Los cuatro miembros de la Comisión se comieron una docena de emparedados cada uno, seguidos de una buena taza de té, y reanudaron la discusión.
—Dignísimos colegas –dijo Barbicane–, nuestro cañón debe tener mucha tenacidad y dureza, no fundirse al calor y ser inoxidable e indisoluble a la acción corrosiva de los ácidos.
—Acerca del particular, no cabe la menor duda –respondió el mayor–. Y como será preciso emplear una cantidad considerable de metal, la elección no puede merecer dudas.
—Entonces –dijo Morgan–, propongo para la fabricación del ""Columbiad"" la mejor aleación que se conoce, es decir, cien partes de cobre, doce de estaño y seis de latón.
—Amigos míos –respondió el presidente–, convengo en que la composición que se acaba de proponer ha dado resultados excelentes, pero costaría mucho y se maneja con dificultad. Creo, pues, que se debe adoptar una materia que es excelente y al mismo tiempo barata, cual es el hierro fundido. ¿Están de acuerdo con mi opinión?
—Estamos de acuerdo –respondió Elphiston.
—En efecto –respondió Barbicane–, el hierro fundido cuesta diez veces menos que el bronce; es fácil de fundir y de amoldar, y se deja trabajar dócilmente. Su adopción economiza dinero y tiempo. Recuerdo, además, que durante la guerra, en el sitio de Atlanta, hubo piezas de hierro que de veinte en veinte minutos dispararon más de mil tiros sin experimentar deterioro alguno.
—Pero el hierro fundido es quebradizo –respondió Morgan.
—Si, pero también muy resistente. Además, no reventará, respondo de ello.
—Un cañón puede reventar y ser bueno –replicó sentenciosamente J. T. Maston
—Es evidente –respondió Barbicane–. Me permito, pues, suplicar a nuestro digno secretario que calcule el peso de un cañón de hierro fundido de 275 metros de longitud y de un diámetro interior o calibre de 3 metros con un grueso de 2 metros en sus paredes.
—Al momento –respondió J. T. Maston.
Y como lo había hecho en la sesión anterior, hizo sus cálculos con una maravillosa facilidad, y dijo al cabo de un minuto:
—El cañón pesará 68.040 toneladas.
—Y a 4 centavos el kilo, ¿cuánto costará...?
—Dos millones quinientos diez mil setecientos dólares, más o menos.
J. T. Maston, el mayor y el general, miraron con inquietud a Barbicane.
—Señores –dijo éste–, repito lo que dije ayer: estén tranquilos, los millones no nos faltarán.
Dadas estas seguridades por el presidente, la comisión se separó, quedando citados todos sus miembros para el día siguiente, en que celebrarían la tercera sesión.

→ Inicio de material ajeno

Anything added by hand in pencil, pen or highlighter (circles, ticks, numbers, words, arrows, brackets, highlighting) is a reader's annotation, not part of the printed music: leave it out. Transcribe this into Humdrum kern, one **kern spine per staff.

Cuando se anunció que la cuestión de la pólvora iba a resolverse pronto, el interés alcanzó grados desconocidos. Un químico distinguido, miembro asimismo del Club, y miembro de la comisión especial que estudiaba el problema general, se encargó de resolver el problema. No era otro que Elphiston, quien durante la guerra había sido director de las fábricas de pólvora.
—Mis queridos colegas –les dijo el ilustre químico–. Puesto que el volumen y peso del proyectil se ha dado con exactitud, estoy en condiciones de responder sobre la cantidad de pólvora precisa para que el proyectil pueda ser expulsado por la boca de fuego...

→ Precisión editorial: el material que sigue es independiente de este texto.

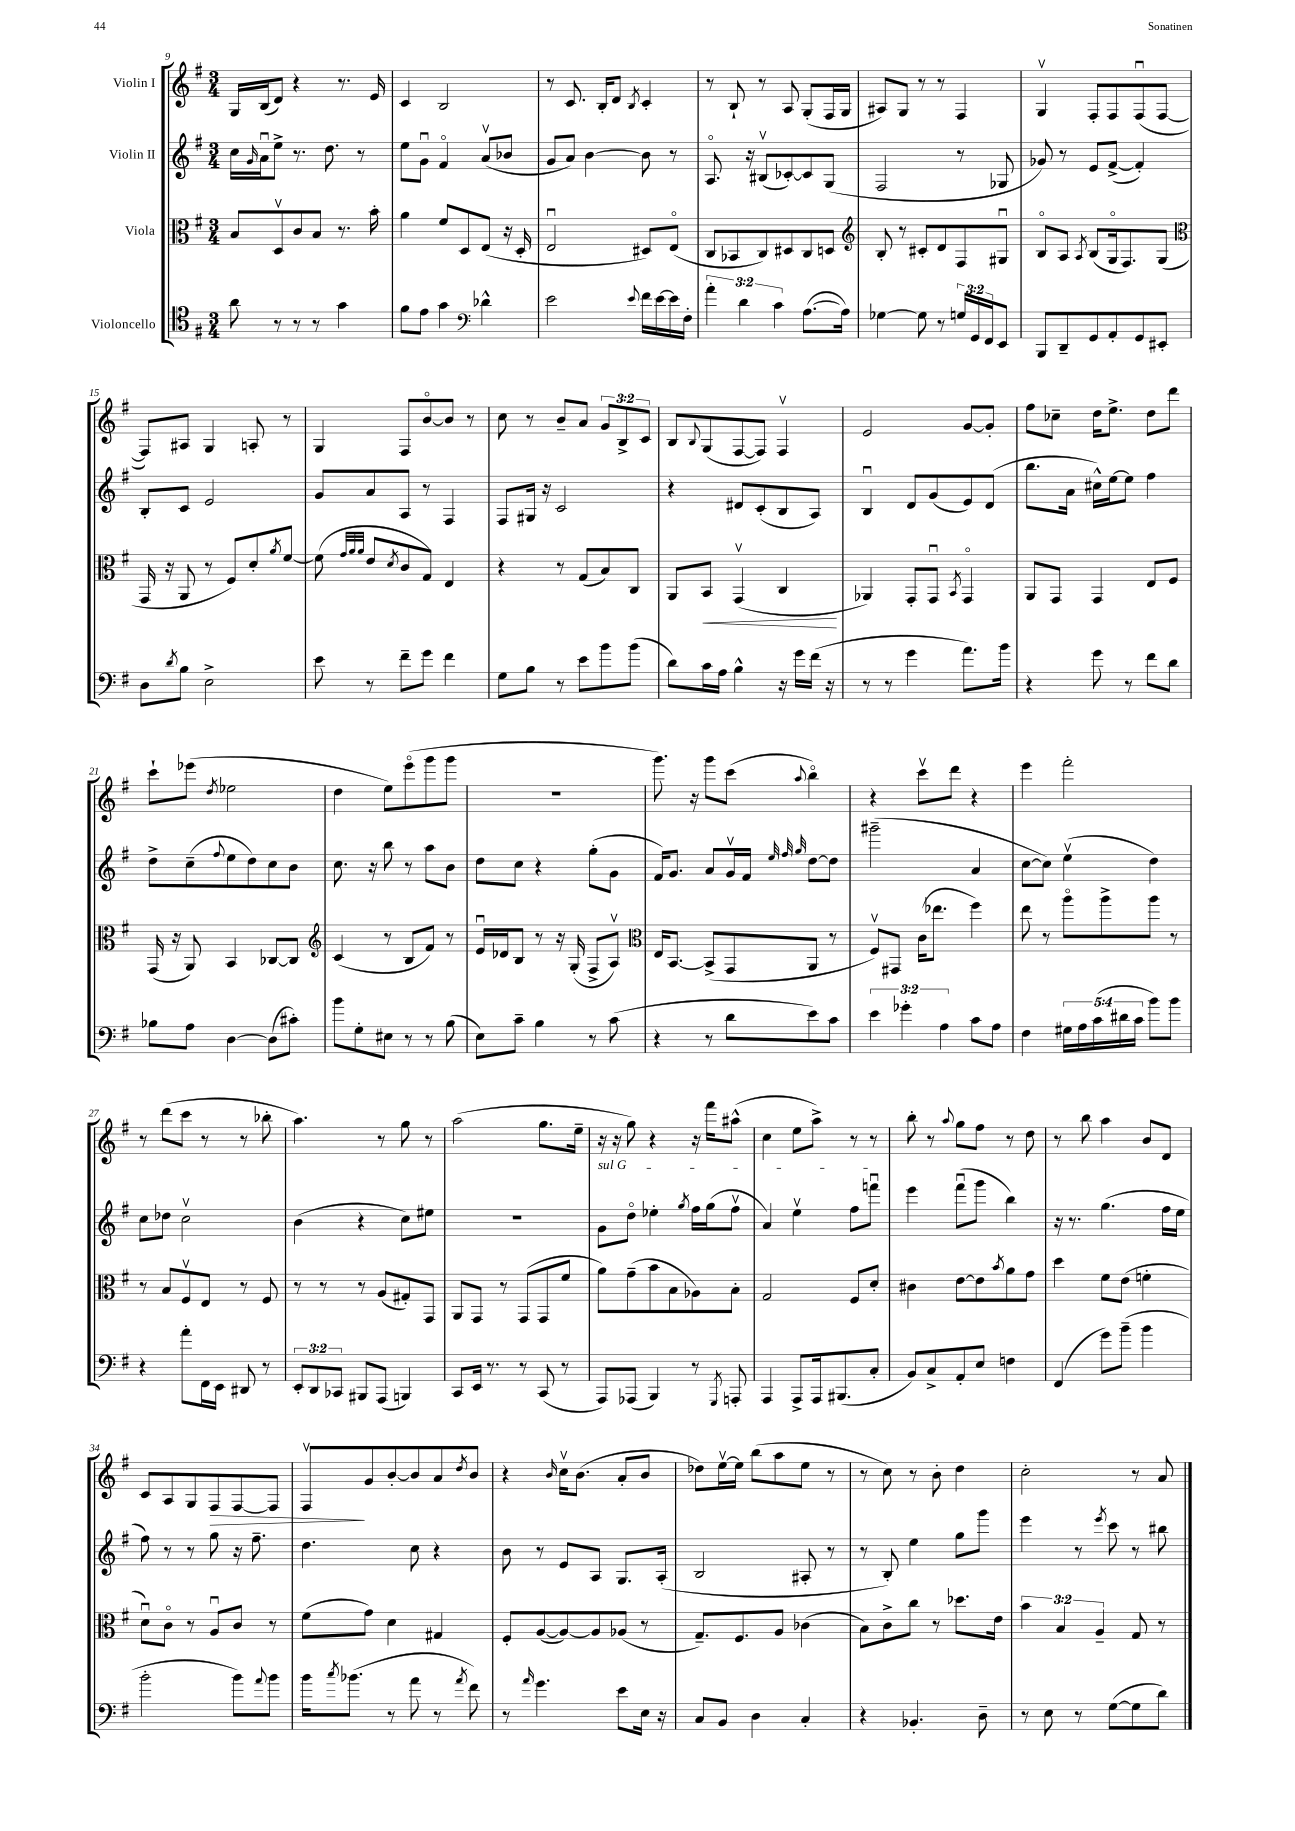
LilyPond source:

<<
\new StaffGroup <<
\new Staff = "s0" \with { instrumentName = "Violin I" } {
    \clef treble \key g \major \numericTimeSignature \time 3/4 \override Staff.TupletNumber.text = #tuplet-number::calc-fraction-text
    g16 b16( d'8) r4 r8. e'16 |
    c'4 b2 |
    r8 c'8. b16-. d'8 \acciaccatura { b8 } c'4-. |
    r8 b8-! r8 a8 g8-.( fis16 g16 |
    ais8) g8 r8 r8 fis4 |
    g4\upbow fis8-. fis8 fis8\downbow( fis8~ |
    fis8) ais8 g4 a8-. r8 |
    g4 fis8 b'8~\flageolet b'8 r8 |
    c''8 r8 b'8-- a'8 \tuplet 3/2 { g'8 b8-> c'8 } |
    b8 \appoggiatura { b8 } g8( fis8~ fis8) fis4\upbow |
    e'2 g'8~ g'8-. |
    fis''8 ces''8-- d''16 e''8.-> d''8 d'''8 |
    c'''8-! ees'''8( \acciaccatura { d''8 } ees''2 |
    d''4 e''8) e'''8\flageolet( g'''8 g'''8 |
    R2. |
    g'''8.) r16 g'''8 c'''8( \appoggiatura { a''8 } b''4\flageolet) |
    r4 c'''8\upbow d'''8 r4 |
    e'''4 fis'''2-. |
    r8 d'''8( c'''8 r8 r8 bes''8-. |
    a''4.) r8 g''8 r8 |
    a''2( g''8. e''16-- |
    r16 r16 g''8) r4 r16 fis'''16 ais''8-^( |
    c''4 e''8 a''8->) r8 r8 |
    b''8-. r8 \appoggiatura { a''8 } g''8 fis''8 r8 d''8 |
    r8 b''8 a''4 b'8 d'8 |
    c'8 a8 g8 fis8\> fis8~ fis8 |
    fis8\upbow\! g'8 b'8~-. b'8 a'8 \acciaccatura { d''8 } b'8 |
    r4 \grace { b'16 } c''16\upbow b'8.( a'8-. b'8 |
    des''8) e''16~\upbow e''16 b''8( a''8 e''8 r8 |
    r8 c''8) r8 b'8-. d''4 |
    c''2-. r8 a'8 \bar "|." |
}
\new Staff = "s1" \with { instrumentName = "Violin II" } {
    \clef treble \key g \major \numericTimeSignature \time 3/4
    c''16 \grace { g'16 } a'16\downbow e''8-> r8. d''8. r8 |
    e''8 g'8\downbow fis'4\flageolet a'8\upbow( bes'8 |
    g'8 a'8) b'4~ b'8 r8 |
    a8.\flageolet r16 bis8\upbow( ces'8~-.) ces'8 g8( |
    fis2 r8 ges8 |
    ges'8) r8 e'8 fis'8~->( fis'4-.) |
    b8-. c'8 e'2 |
    g'8 a'8 a8 r8 fis4 |
    fis8 gis16 r16 c'2 |
    r4 dis'8 c'8-.( b8 a8) |
    b4\downbow d'8 g'8( e'8) d'8( |
    b''8. a'16 cis''16-^) e''16~ e''8 fis''4 |
    d''8-> c''8--( \appoggiatura { fis''8 } e''8 d''8) c''8 b'8 |
    c''8. r16 b''8 r8 a''8 b'8 |
    d''8 c''8 r4 g''8-.( g'8 |
    fis'16) g'8. a'8 g'16\upbow fis'16 \grace { e''32 fis''32 g''32 } d''8~ d''8 |
    gis'''2--( a'4 |
    c''8~ c''8) e''4\upbow( d''4) |
    c''8 des''8 c''2\upbow |
    b'4( r4 c''8) eis''8 |
    R2. |
    \once \override TextSpanner.bound-details.left.text = \markup { \italic "sul G" } g'8\startTextSpan d''8\flageolet ees''4-. \acciaccatura { g''8 } fis''16 g''16( fis''8\upbow |
    a'4) e''4\upbow fis''8 f'''8\downbow\stopTextSpan |
    e'''4 fis'''8\downbow( g'''8 b''4) |
    r16 r8. g''4.( fis''16 e''16 |
    fis''8) r8 r8 g''8 r16 fis''8.-- |
    d''4. c''8 r4 |
    b'8 r8 e'8 a8 g8. a16-.( |
    b2 ais8-. r8 |
    r8 b8-.) e''4 g''8 g'''8 |
    e'''4 r8 \acciaccatura { e'''8 } c'''8 r8 bis''8 \bar "|." |
}
\new Staff = "s2" \with { instrumentName = "Viola" } {
    \clef alto \key g \major \numericTimeSignature \time 3/4 \override Staff.TupletNumber.text = #tuplet-number::calc-fraction-text
    b8 d8\upbow c'8 b8 r8. b'16-. |
    a'4 fis'8 d8 e8( r16 d16-. |
    e2\downbow dis8) e8\flageolet( |
    c8 bes,8 c8) dis8 c8 d8 |
    \clef treble b8-. r8 cis'8-. d'8 fis8 gis8\downbow |
    b8\flageolet a8 \acciaccatura { a8 } b8( g16\flageolet fis8.) g8( |
    \clef alto g,16 r16 a,8 r8 fis8) d'8-. \acciaccatura { a'8 } fis'8~ |
    fis'8( \grace { g'32 a'32 a'32 } e'8 \acciaccatura { d'8 } c'8 g8) e4 |
    r4 r8 g8( b8) c8 |
    a,8 b,8\< g,4\upbow( c4\! |
    aes,4) g,8-. g,8\downbow \acciaccatura { b,8 } g,4\flageolet |
    a,8 g,8 g,4 e8 fis8 |
    g,16( r16 a,8) b,4 ces8~ ces8 |
    \clef treble c'4( r8 b8 fis'8) r8 |
    e'16\downbow des'16 b8 r8 r16 g16-.( fis8-> a8\upbow) |
    \clef alto e16 b,8.~ b,8->( g,8 a,8 r8 |
    fis8\upbow) gis,8 c'16( ees''8. fis''4) |
    e''8 r8 a''8\flageolet a''8-> a''8 r8 |
    r8 b8 fis8\upbow e8 r8 fis8 |
    r8 r8 r8 a8( gis8-.) g,8 |
    a,8 g,8 r8 g,8( g,8 fis'8 |
    a'8) g'8--( b'8 b8 aes8) b8-. |
    g2 fis8 d'8-. |
    cis'4 e'8~ e'8 \acciaccatura { b'8 } a'8 g'8 |
    d''4 fis'8 e'8( f'4-. |
    d'8\downbow) c'8\flageolet r8 a8\downbow c'8 r8 |
    fis'8( g'8) d'4 gis4 |
    fis8-. a8~( a8~) a8 aes8( r8 |
    g8.--) fis8. a8 ces'4( |
    b8) c'8-> c''8 r8 des''8. e'16 |
    \tuplet 3/2 { b'4 b4 a4-- } g8 r8 \bar "|." |
}
\new Staff = "s3" \with { instrumentName = "Violoncello" } {
    \clef tenor \key g \major \numericTimeSignature \time 3/4 \override Staff.TupletNumber.text = #tuplet-number::calc-fraction-text
    a'8 r8 r8 r8 g'4 |
    fis'8 e'8 g'4 \clef bass des'4-^ |
    e'2 \appoggiatura { e'8 } fis'16 e'16~ e'16 fis16-. |
    \tuplet 3/2 { a'4-. d'4 c'4 } a8.~( a16) |
    ges4~ ges8 r8 \tuplet 3/2 { g16 g,16 fis,16 } e,8 |
    b,,8 d,8-- g,8 a,8-. g,8 eis,8-. |
    d8 \acciaccatura { d'8 } b8 e2-> |
    e'8 r8 fis'8-- g'8 fis'4 |
    g8 b8 r8 e'8 b'8 b'8( |
    d'8) c'16 a16 b4-^ r16 g'16 fis'16( r16 |
    r8 r8 g'4 a'8.) b'16 |
    r4 g'8 r8 fis'8 d'8 |
    bes8 a8 d4~ d8( cis'8-.) |
    b'8 g8-. eis8 r8 r8 b8( |
    e8) c'8-- b4 r8 c'8( |
    r4 r8 d'8 e'8) c'8 |
    \tuplet 3/2 { e'4 ges'4-. a4 } c'8 a8 |
    fis4 \tuplet 5/4 { gis16 a16 c'16( dis'16 c'16 } b'8) b'8 |
    r4 a'8-. fis,16 e,16 dis,8 r8 |
    \tuplet 3/2 { e,8-. d,8 ces,8 } bis,,8 a,,8( b,,4) |
    c,8 e,16 r8. r8 c,8( r8 |
    a,,8) aes,,8( b,,4) r8 \acciaccatura { g,,8 } a,,8-. |
    a,,4 a,,8-> a,,16 bis,,8.( c8-. |
    b,8) c8-> a,8-. e8 f4 |
    fis,4( g'8) b'8--( b'4 |
    b'2-. b'8) \appoggiatura { a'8 } b'8 |
    b'16 \acciaccatura { c''8 } bes'8.( r8 a'8 r8 \acciaccatura { a'8 } fis'8) |
    r8 \grace { a'16 } g'4. e'8 e16 r16 |
    c8 b,8 d4 c4-. |
    r4 bes,4.-. d8-- |
    r8 e8 r8 g8~( g8 d'8) \bar "|." |
}
>>
>>
\layout { \context { \Score currentBarNumber = #9 } }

Se discutió también la clase de mezcla más conveniente. Los pormenores más insignificantes de la empresa se desmenuzaban día a día en el Club. Más de un año debía mediar entre el principio y la terminación de los trabajos, pero este período de tiempo sería rico en emociones. La elección del sitio para la fundición, la construcción del proyectil, su carga, sumamente peligrosa, eran motivos más que suficientes para excitar la curiosidad pública.